#### TEXT BLOCK ####

I am not sure if this should be in Questions or discussion so I post it here.

I have tried out the new berry bushes and I find them not so much different from the old ones, honestly it might be even easier to get more since you can just duplicate them. But I noticed a few things I was wondering about and wanted to know what others think about them:

1. Maturing: Berry bush cuttings when planted need around 3 months to mature. Once they do they can mature into all states (mature, flowering, rippening and ripe). Is that intended? I thought they would all go to mature and then after a while start flowering and so on.

2. Fertility. They supposedly need to be fertilitzed to keep healthy. I planted mine in medium fertility soil (50% fertility) and after harvesting the fertility is not going down even 1%. Is the reduction on fertility just not shown or does it do so little that one cycle is not showing a difference?

#### GIVEN RECORDS ####

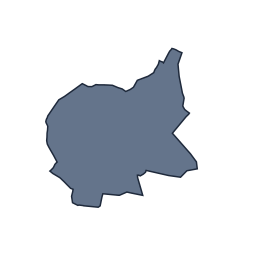 Ezeagu, Enugu, Nigeria (orthographic projection), rotated 111°
{"feature_id": "59680162B4656907626813", "entity_name": "Ezeagu", "entity_type": "district", "adm_level": 2, "iso_a3": "NGA", "parent_name": "Nigeria", "parent_adm1": "Enugu", "projection": "orthographic", "projection_center": [7.222, 6.418], "detail": "fine", "context": "isolated", "style": "filled", "palette": "slate", "viewbox_px": 256, "rotation_deg": 111, "n_neighbors": 0, "source": "geoboundaries", "source_scale": "gbopen_adm2", "svg_char_len": 1532}
<svg xmlns="http://www.w3.org/2000/svg" viewBox="0 0 256 256"><g transform="rotate(111 128 128)"><path d="M168.9,199.4L171.9,197.6L174.1,195.2L176.5,192.3L180.3,187.6L185.2,182.0L186.8,182.7L188.1,183.2L189.8,183.3L191.8,183.5L194.7,184.7L196.2,185.5L197.4,181.9L198.8,173.8L200.9,168.7L202.7,164.8L204.9,159.9L204.9,157.3L207.3,156.8L212.0,156.2L217.6,153.0L217.8,151.2L218.2,147.1L217.8,146.6L217.4,145.8L216.4,141.6L216.5,141.5L212.6,127.4L210.7,126.1L201.7,127.6L198.4,127.9L194.2,112.8L193.8,111.8L188.2,106.1L187.5,101.4L185.6,90.1L171.1,101.1L168.7,102.3L168.2,101.2L168.3,99.4L165.6,97.2L163.0,95.8L161.1,95.9L157.8,73.0L155.1,61.3L146.8,57.7L141.3,48.7L135.1,52.0L129.8,60.3L117.0,84.7L96.6,77.8L94.9,77.0L93.4,76.3L92.1,76.0L91.1,79.6L90.4,81.7L89.3,83.1L87.9,84.7L80.1,86.3L78.9,87.1L76.1,89.6L61.4,98.8L50.5,104.2L38.4,104.6L38.3,108.2L37.8,111.3L37.8,113.7L38.0,115.5L39.4,115.8L41.3,116.6L44.1,117.0L54.5,118.2L54.0,119.5L54.1,121.3L53.9,122.9L57.5,122.5L61.5,123.1L62.8,123.6L64.5,123.8L67.1,123.8L72.4,127.7L79.4,135.6L80.2,136.4L88.0,137.5L91.2,139.7L94.7,143.2L93.6,147.5L93.9,151.8L93.7,157.8L95.0,161.9L96.5,166.3L98.2,170.7L99.0,173.5L102.3,176.5L103.7,180.3L103.4,182.2L103.0,186.4L103.0,186.6L105.6,188.3L111.3,192.0L116.1,195.2L121.3,198.6L126.5,202.7L133.5,204.4L145.4,207.2L147.7,207.1L148.8,207.3L150.3,207.2L151.5,207.0L152.5,206.3L154.4,204.2L155.4,203.4L155.5,203.4L156.5,203.1L158.4,202.5L158.7,202.4L161.8,201.7L165.8,200.3L168.9,199.4Z" fill="#64748b" stroke="#1e293b" stroke-width="1.5"/></g></svg>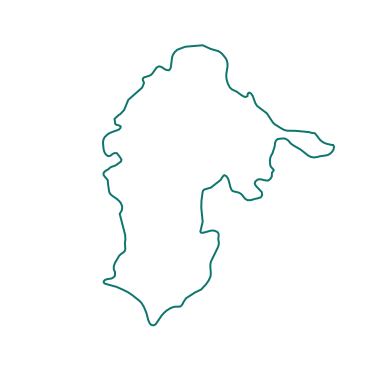 outline of Batna, rotated 299°
{"feature_id": "DZA-2216", "entity_name": "Batna", "entity_type": "Province", "adm_level": 1, "iso_a3": "DZA", "parent_name": "Algeria", "parent_adm1": "", "projection": "equal_earth", "projection_center": [5.884, 35.34], "detail": "fine", "context": "isolated", "style": "outline", "palette": "teal", "viewbox_px": 384, "rotation_deg": 299, "n_neighbors": 0, "source": "natural_earth", "source_scale": "10m", "svg_char_len": 3425}
<svg xmlns="http://www.w3.org/2000/svg" viewBox="0 0 384 384"><g transform="rotate(299 192 192)"><path d="M213.5,98.4L214.8,97.8L214.8,95.6L214.3,94.1L214.2,92.5L214.4,91.8L218.4,88.8L223.8,90.6L225.3,91.5L230.8,92.9L241.7,91.6L258.8,97.7L261.3,97.6L264.2,97.1L266.2,94.6L267.4,94.0L268.9,94.4L272.7,98.1L274.5,99.3L276.6,99.9L283.4,100.7L284.6,101.2L285.9,102.3L286.5,104.3L286.5,106.2L286.2,108.4L286.4,110.6L287.3,112.8L289.3,113.3L291.8,112.7L300.0,109.3L303.0,108.8L306.0,109.1L309.2,110.1L315.8,115.7L325.5,130.2L326.2,139.0L328.0,146.9L327.8,149.6L327.2,152.0L325.3,156.6L323.9,158.7L321.9,160.5L319.1,162.2L311.9,164.8L309.2,166.2L306.6,168.3L304.2,170.7L301.8,174.4L301.1,177.1L301.4,182.5L300.7,188.3L300.6,191.2L301.2,193.0L302.8,194.0L304.6,193.3L305.9,193.3L306.7,194.0L306.7,196.0L305.5,198.5L300.4,204.3L298.8,207.3L297.1,219.3L292.0,229.1L291.4,231.3L291.2,233.5L290.9,240.4L291.1,243.4L292.0,246.0L295.8,253.1L301.0,265.0L301.7,267.8L302.9,270.8L302.5,272.2L299.7,278.7L299.1,281.8L299.1,284.2L299.5,286.6L300.7,290.8L301.5,292.7L300.5,294.3L299.6,294.6L297.5,295.2L295.0,295.0L292.7,294.3L290.7,293.2L289.4,292.0L285.3,286.6L283.1,284.3L281.3,281.9L280.3,278.8L280.2,275.9L281.8,266.3L281.9,258.8L282.1,256.1L282.5,254.2L283.7,251.2L283.9,249.8L283.7,247.0L282.3,244.6L279.8,241.2L277.6,240.5L275.0,240.9L272.0,242.2L265.1,243.6L261.7,243.6L259.5,244.0L257.4,244.8L253.4,247.4L252.2,249.0L251.1,252.3L250.8,252.8L250.4,253.0L247.9,252.6L247.4,252.7L244.2,254.3L241.6,254.2L239.6,253.4L238.7,252.7L238.2,251.6L237.4,249.5L236.8,247.2L236.1,245.2L234.8,243.5L233.1,242.7L231.4,242.3L230.0,242.7L228.8,244.0L227.8,246.4L225.8,252.9L225.0,253.7L223.2,254.9L220.7,254.8L218.2,252.4L216.7,250.6L213.5,247.5L211.8,244.7L211.8,241.8L214.0,236.4L214.2,233.5L212.5,227.1L213.1,225.5L214.7,223.4L220.2,218.2L221.6,216.3L222.5,214.3L222.4,212.2L221.4,211.6L219.4,211.3L216.6,211.3L205.0,206.4L200.3,201.7L198.7,201.1L197.4,201.2L189.0,204.5L182.8,207.7L171.1,215.8L161.4,218.5L160.8,219.6L161.8,221.6L167.3,227.2L168.1,228.3L168.9,230.1L169.2,231.4L169.3,233.7L168.6,235.2L167.0,236.4L164.2,237.5L162.9,238.3L160.9,239.9L158.9,240.9L155.9,241.5L140.1,242.3L137.3,243.3L134.5,244.9L131.0,247.3L127.6,249.0L123.0,249.5L118.0,249.0L111.2,247.3L105.5,243.3L96.2,238.3L91.4,237.9L90.1,238.1L88.0,237.9L86.7,237.5L86.1,237.1L85.5,236.4L83.9,233.5L83.0,232.2L81.9,231.0L79.0,228.9L76.0,227.3L72.6,226.1L69.0,225.3L58.9,224.4L57.6,223.8L56.7,222.9L56.3,221.8L56.0,220.4L56.8,218.4L58.9,215.7L64.1,210.8L68.1,205.7L70.3,202.0L71.3,199.0L72.9,189.4L73.3,184.7L73.0,178.3L72.4,171.8L69.8,161.2L69.7,159.7L70.2,158.6L71.2,158.1L72.5,158.4L73.6,159.1L74.8,160.2L77.2,163.4L77.8,163.9L79.5,164.8L81.4,165.2L84.6,163.5L85.1,162.9L86.2,161.3L87.4,160.5L89.5,159.5L92.7,159.0L100.7,159.2L103.2,159.9L105.3,161.0L107.5,161.8L109.9,161.3L114.9,158.0L118.2,156.8L122.2,154.2L137.8,139.4L141.8,139.5L143.7,138.9L145.7,137.8L147.8,135.1L148.8,132.7L149.5,129.8L150.0,124.6L150.3,122.6L151.0,120.9L152.0,119.5L158.9,114.2L161.3,112.8L162.3,110.6L163.2,108.1L164.2,106.2L166.1,105.4L168.5,106.1L170.8,107.5L174.3,108.9L175.7,110.0L177.1,111.4L178.8,112.6L184.2,115.1L186.0,114.7L187.4,112.5L189.5,107.5L188.6,105.5L186.8,104.1L184.6,103.3L183.3,102.3L182.7,100.6L183.0,98.7L184.0,96.7L185.4,95.0L187.3,93.4L191.7,90.4L194.6,89.2L197.7,89.0L202.2,90.5L205.3,92.7L211.0,97.7L213.5,98.4Z" fill="none" stroke="#0f766e" stroke-width="2"/></g></svg>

####

**REQUIREMENTS:**
Output the berry bush post word for word, starting with "I have tried" and going on through "flowering and so on.". These entries have no connection to the berry bush post.

**EXERCISE ANSWER:**
I have tried out the new berry bushes and I find them not so much different from the old ones, honestly it might be even easier to get more since you can just duplicate them. But I noticed a few things I was wondering about and wanted to know what others think about them:

1. Maturing: Berry bush cuttings when planted need around 3 months to mature. Once they do they can mature into all states (mature, flowering, rippening and ripe). Is that intended? I thought they would all go to mature and then after a while start flowering and so on.